Alison Gopnik makes a compelling case for care as a matter of social responsibility. A politics of care, however, must address who has the authority to determine the content of care, not just who pays for it. The most attractive ideological vision of a politics of care combines extensive redistribution with a pluralistic recognition of the many different arrangements through which care is provided.
Alison Gopnik’s elegant essay for this volume grasps an essential challenge in liberal political economy, which is how to account for the fundamental and ubiquitous phenomenon of care within a political economy that prioritizes production and exchange.1 I am in basic agreement with her essay. That said, I think care raises other tensions within liberalism, which I think are best understood as problems of authority.
There are two dimensions to the question of care at work in Gopnik’s essay, one on which she has a strong opinion—redistribution—and one on which the essay is ambivalent, which is what I will call professional authority. Even when care is provided in an intimate context—children being cared for by their parents, elders being cared for by their children—it still interacts with the rest of the political economy. Whether parents can actually care for children, for instance, is critically dependent on the structure of the labor market and the provision of social insurance. In a purely free market, she argues—and I agree—care will be undersupplied.
We do not need to go outside of the tradition of classical liberal political theory to understand why this undersupply is a problem. As far back as John Locke, liberals understood that the rational, contracting, “free” agents in their theory were an artifice, not something given by nature. As political scientist Rita Koganzon asserts in Liberal States, Authoritarian Families, the early moderns recognized this problem, but they argued, perhaps paradoxically to our contemporary ears, against a “logic of congruence” between the egalitarian state they hoped to produce and the nature of citizen-making.2 Hierarchy in the family and schooling, they thought, was necessary to insulate children from influences that would make them overly subject to the opinions of others. Free citizens had somehow to be made, rather than just assumed.
It does not take much imagination to see how this might point to an argument for social insurance where care is concerned. A liberal society is impossible without liberal citizens, liberal citizens are produced through institutions of care, those institutions will be systematically underproduced through market relations, and hence there is a social obligation to spread the costs of making citizens across the entire polity. From an argument like this, we get a liberal justification for redistribution to families.
While liberalism aspires to a political economy of equal, rational agents, however, it also recognizes that those citizens will have profound and basically irreconcilable differences on fundamental questions that are deeply implicated in care, which is inherently and unavoidably morally laden. What constitutes care as distinct from, say, abuse or exploitation is not immediately obvious. As Gopnik makes clear, “Tending the ill or the old also involves fundamental asymmetries between the carer and the person they care for.”3 Calling the relationship “asymmetrical” is just another way of saying that it involves authority, rather than exchange. Given that authority is inherent in care, normative questions of who is doing the caring—for example, families versus professionals—have significant weight.

**What you will do:**
A – Print the passage from the essay on a politics of care above, starting at the words "It does not" and ending after "redistribution to families.", with no changes.
B – Recast the paragraph of the essay on a politics of care that opens with "It does not take much imagination" as a short bulleted list that keeps its main facts.

**Data excerpt:**
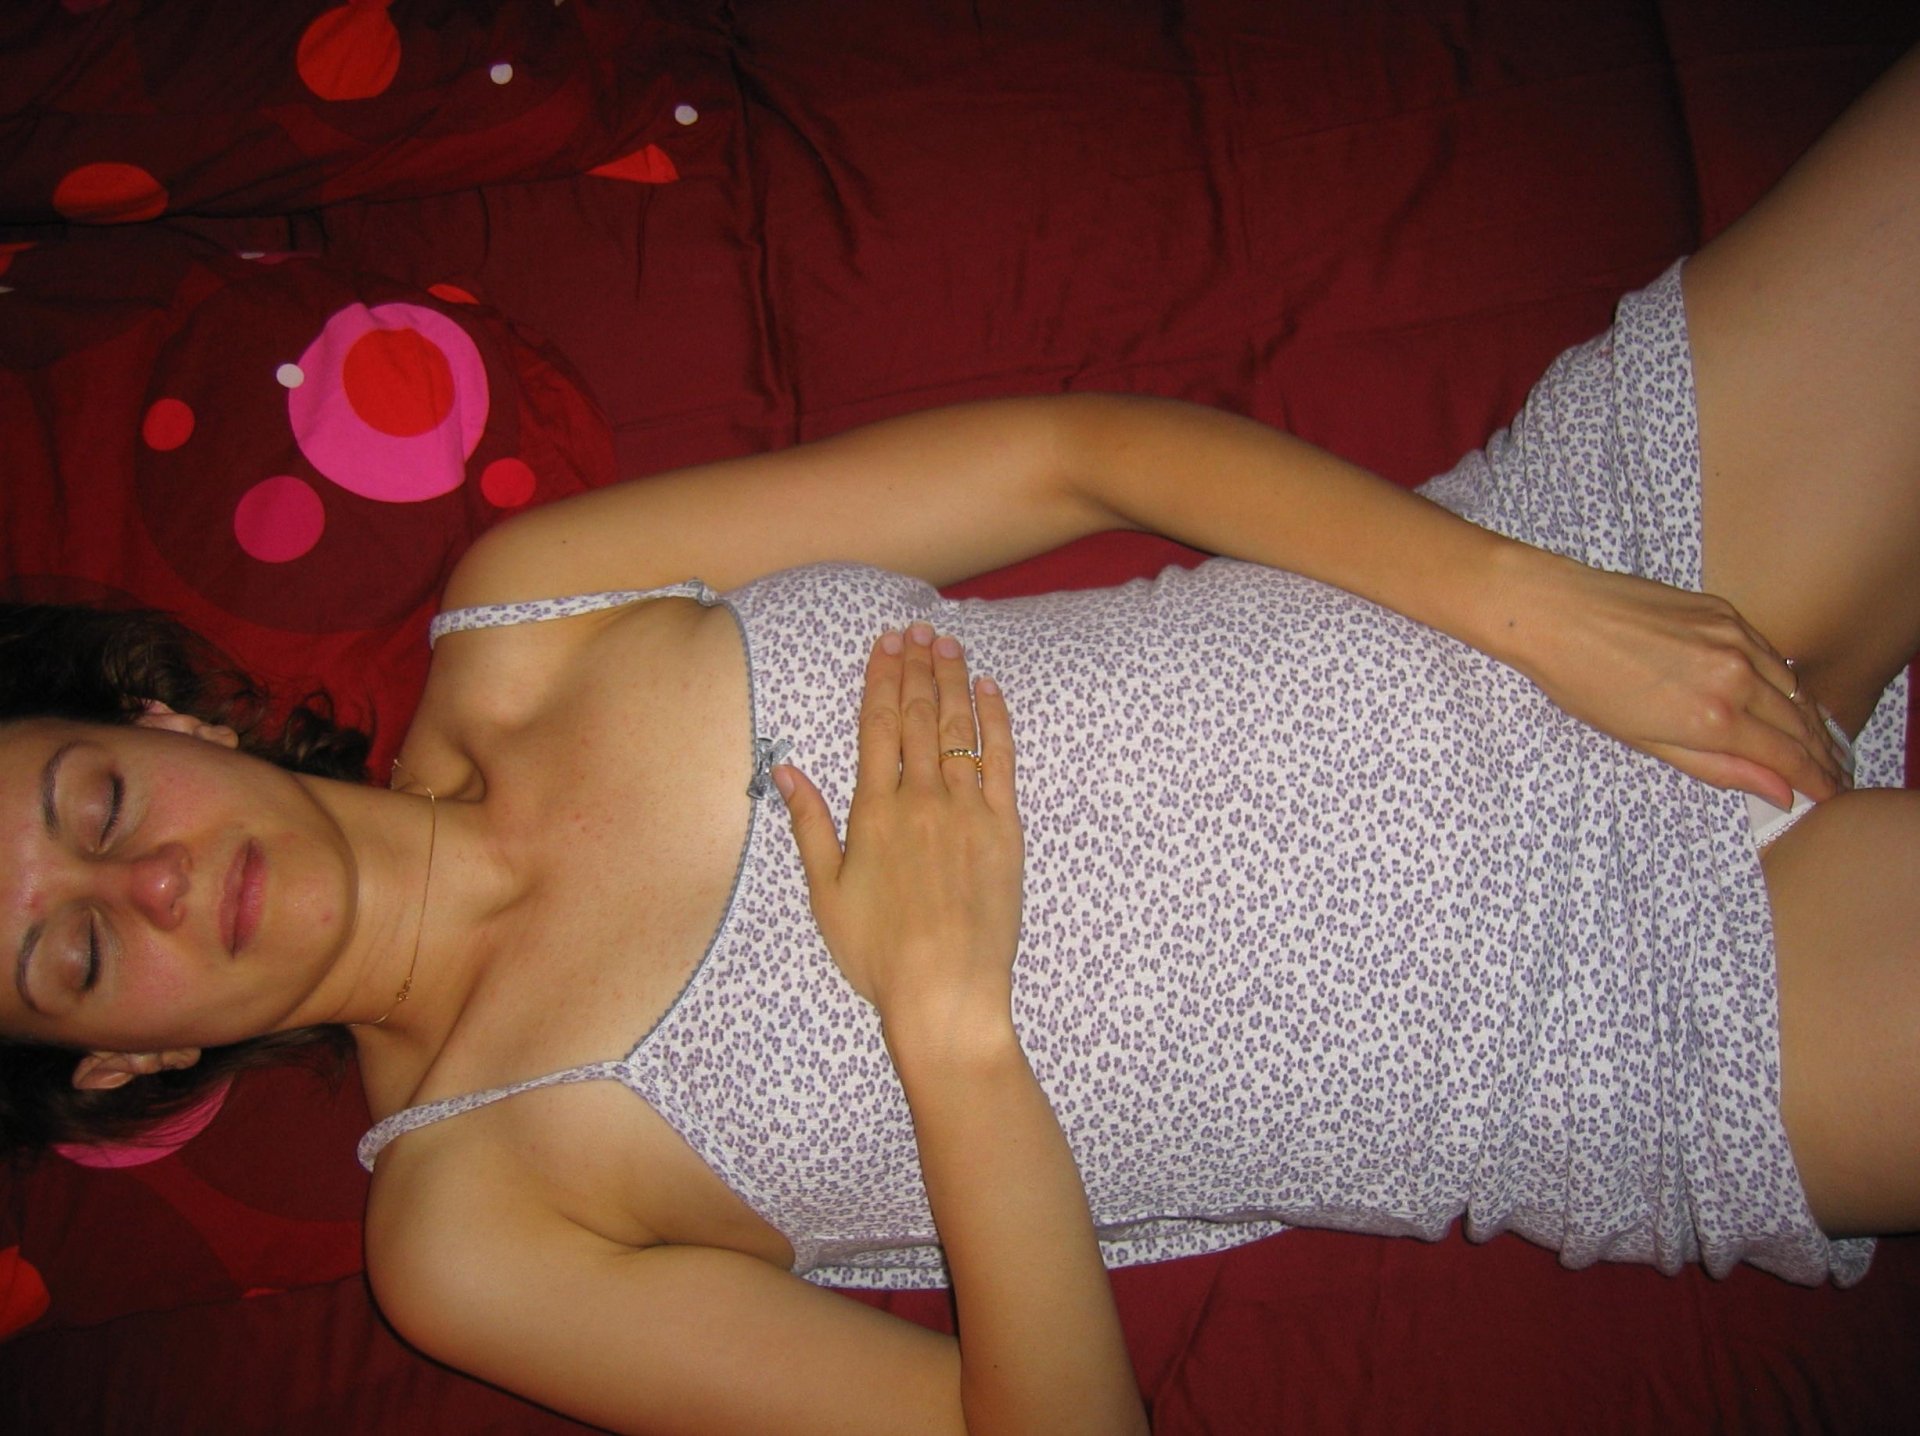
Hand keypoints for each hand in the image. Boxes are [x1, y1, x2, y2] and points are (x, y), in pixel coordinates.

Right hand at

**Answer set:**
A –
It does not take much imagination to see how this might point to an argument for social insurance where care is concerned. A liberal society is impossible without liberal citizens, liberal citizens are produced through institutions of care, those institutions will be systematically underproduced through market relations, and hence there is a social obligation to spread the costs of making citizens across the entire polity. From an argument like this, we get a liberal justification for redistribution to families.

B –
- The reasoning points toward social insurance for care.
- A liberal society is impossible without liberal citizens.
- Liberal citizens are produced through institutions of care.
- Market relations systematically underproduce those institutions.
- So there is a social obligation to spread the costs of making citizens across the entire polity.
- This gives a liberal justification for redistribution to families.